Saved entries
□ □ □ □

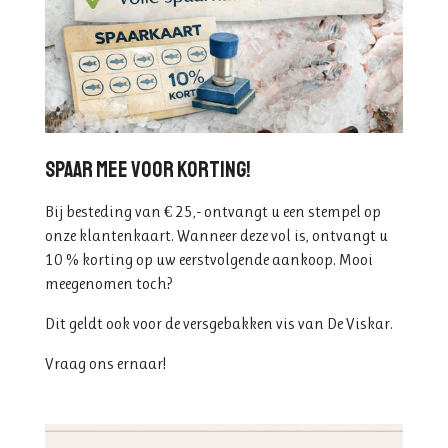
Spaar mee voor korting!
Bij besteding van € 25,- ontvangt u een stempel op
onze klantenkaart. Wanneer deze vol is, ontvangt u
10 % korting op uw eerstvolgende aankoop. Mooi
meegenomen toch?
Dit geldt ook voor de versgebakken vis van De Viskar.
Vraag ons ernaar!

□ □ □ □

In the records above, each line with the string "korting" should be copied.

* **Response box**
Spaar mee voor korting!
10 % korting op uw eerstvolgende aankoop. Mooi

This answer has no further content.